Achieving 75.0% on LoCoMo

LoCoMo (Long-Context Memory) is the most rigorous public benchmark for evaluating conversational memory systems. It tests whether a system can extract, store, and retrieve facts from extended multi-turn conversations—the exact problem CLAIV Memory is built to solve. Our V6 architecture scores 75.0% overall, outperforming Mem0 (~68%) and OpenAI Memory (~53%), with particularly strong results in open-domain generation and temporal reasoning. Here is how we got there and what the numbers mean.

What LoCoMo Measures

The benchmark consists of four task categories, each testing a different aspect of memory quality across 1,540 evaluation questions drawn from 10 complete dialogue datasets:

• Open-domain generation (79.7%, 841 questions) — Can the system generate coherent, contextually accurate responses using recalled memory? This is the largest category and tests synthesis quality across the full breadth of the conversation.
• Temporal reasoning (74.2%, 321 questions) — Can the system handle facts that change over time? Example: “Where did Alex live before London?” This directly evaluates temporal tracking—the ability to maintain historical states alongside current ones.
• Single-hop recall (68.8%, 282 questions) — Can the system answer a question that requires retrieving a single fact from a past conversation? Example: “What is Alex’s favorite programming language?” This tests extraction accuracy and retrieval precision.
• Multi-hop reasoning (55.2%, 96 questions) — Can the system answer questions that require combining multiple facts? Example: “Which of Alex’s hobbies started after they moved to Berlin?” This is the hardest category for any memory system.
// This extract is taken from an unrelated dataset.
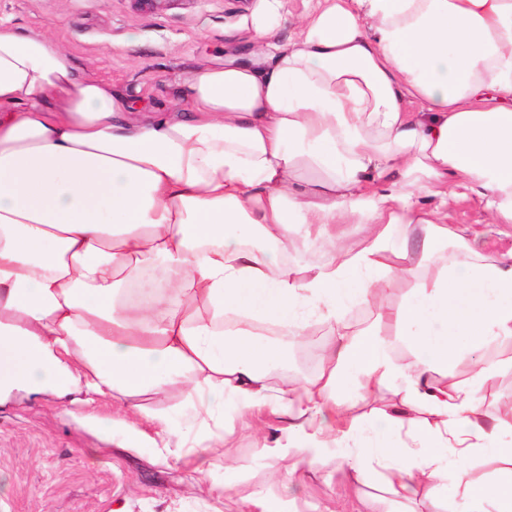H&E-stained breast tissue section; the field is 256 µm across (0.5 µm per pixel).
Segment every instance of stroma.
<instances>
[{"label":"stroma","instance_id":"1","mask_svg":"<svg viewBox=\"0 0 512 512\" xmlns=\"http://www.w3.org/2000/svg\"><path fill=\"white\" fill-rule=\"evenodd\" d=\"M262 0H0V23L49 35L138 111L177 106L186 72L226 51L250 52ZM142 413L104 399L94 410L51 395L0 404V512H389L381 481L365 482L336 446L291 473L294 436L273 415H196L182 386L138 396ZM171 426V452L145 413ZM141 435L130 439L128 428ZM210 446L198 452L202 434Z\"/></svg>","mask_w":512,"mask_h":512}]
</instances>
How CLAIV’s Architecture Maps to Each Category

CLAIV’s strongest category is open-domain generation (79.7%), a direct result of structured memory feeding well-formed context into the generation step. Rather than injecting raw conversation history, CLAIV supplies the model with structured, evidence-linked facts — eliminating noise and enabling the model to produce grounded, coherent answers consistently.
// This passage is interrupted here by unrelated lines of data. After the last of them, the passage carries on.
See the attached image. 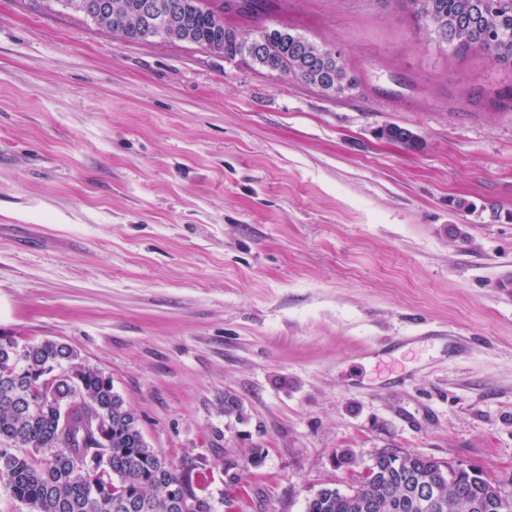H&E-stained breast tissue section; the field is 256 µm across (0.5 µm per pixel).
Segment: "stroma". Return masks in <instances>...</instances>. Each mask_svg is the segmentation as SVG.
<instances>
[{
  "label": "stroma",
  "mask_w": 512,
  "mask_h": 512,
  "mask_svg": "<svg viewBox=\"0 0 512 512\" xmlns=\"http://www.w3.org/2000/svg\"><path fill=\"white\" fill-rule=\"evenodd\" d=\"M261 22L357 88L0 0V341L76 349L212 512H304L384 450L512 499V69L379 0Z\"/></svg>",
  "instance_id": "obj_1"
}]
</instances>
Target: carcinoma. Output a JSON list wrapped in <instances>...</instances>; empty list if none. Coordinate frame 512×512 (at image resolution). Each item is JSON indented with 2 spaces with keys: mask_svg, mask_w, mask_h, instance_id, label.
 <instances>
[{
  "mask_svg": "<svg viewBox=\"0 0 512 512\" xmlns=\"http://www.w3.org/2000/svg\"><path fill=\"white\" fill-rule=\"evenodd\" d=\"M112 11L96 25L127 41H140V0H111ZM168 39L197 44L226 58L294 77L328 95L354 90L342 53L286 25L244 31L224 21L263 14L272 0H178ZM407 11L435 44L454 55L480 53L512 67V0H379ZM378 134L421 148L406 128ZM79 369L76 387L40 377L61 362ZM0 481L28 512H181L173 489L191 503L189 512H211L191 477L169 465L146 442L135 412L114 391L112 380L85 366L78 352L46 340L19 347L0 342ZM434 487L422 501L416 486ZM512 502L479 472L458 471L445 461L405 456L404 468L387 463L364 475L349 492L323 487L305 512H505Z\"/></svg>",
  "mask_w": 512,
  "mask_h": 512,
  "instance_id": "carcinoma-1",
  "label": "carcinoma"
}]
</instances>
Temporal reasoning (74.2%) is where CLAIV’s supersession model shows its clearest advantage. Most memory systems treat updates as overwrites—the old fact is deleted and the new one takes its place. CLAIV keeps both facts, linked by a temporal edge. When LoCoMo asks “Where did Alex live before London?”, the system follows the supersession chain from the current “lives in London” fact back to “lived in Berlin”. This explicit temporal graph is what makes the score competitive.

Single-hop recall (68.8%) reflects solid performance in direct factual retrieval. Every conversation turn is decomposed into subject-relation-object triples with evidence spans. When LoCoMo asks “What is Alex’s favorite language?”, the system queries a structured graph for triples matching subject:Alex, relation:favorite_language. This is more precise than vector similarity search, though extraction quality bounds the accuracy.

Multi-hop reasoning (55.2%) is the most challenging category for any memory system — including CLAIV. Multi-hop questions require combining facts from separate memory nodes to produce a single answer. Even with a structured graph, the difficulty lies in correctly traversing the right combination of edges when the question is ambiguous. This remains an active area of improvement.

Why Structured Extraction Beats Vector-Only

The conventional approach to conversational memory is to embed conversation chunks into a vector store and retrieve by cosine similarity. This works reasonably well for single-hop questions when the answer is explicitly stated in one chunk. It breaks down in three scenarios:

• Implicit facts. A user says “I’m heading to the office, it’s a 10-minute walk from my flat in Shoreditch.” The vector store embeds this entire sentence. A later query “Where does the user live?” may or may not retrieve it depending on embedding similarity. CLAIV extracts user → lives_in → Shoreditch explicitly.
• Contradictions. If a user later says “I moved to Hackney last month”, a vector store now has two chunks that both match “Where does the user live?”. Which one ranks higher depends on embedding geometry, not temporal order. CLAIV’s curation phase resolves this: the Shoreditch fact is superseded by the Hackney fact with a timestamp.
• Multi-hop reasoning. Vector retrieval returns the N most similar chunks. There is no mechanism to combine facts from different chunks. CLAIV’s graph structure enables traversal across related facts, even if this remains the hardest category to score well on.

What the Scores Mean for Production

A 75.0% overall score means CLAIV correctly handles three out of four memory-dependent queries across all difficulty levels—outperforming Mem0 (~68%) and OpenAI Memory (~53%). In production, the effective accuracy skews higher because the most common real-world queries involve open-domain generation (79.7%) and direct fact retrieval (68.8% single-hop), while pure multi-hop relational questions are rarer.

More importantly, when CLAIV does retrieve a fact, it comes with evidence. The application can verify the source, display it to the user, or use it for compliance auditing. A vector store returns a text chunk with a similarity score—there is no way to verify that the retrieved information is actually what the user said.

The full LoCoMo evaluation methodology and our detailed results are available on the benchmarks page. We run the evaluation continuously against every release to track regression.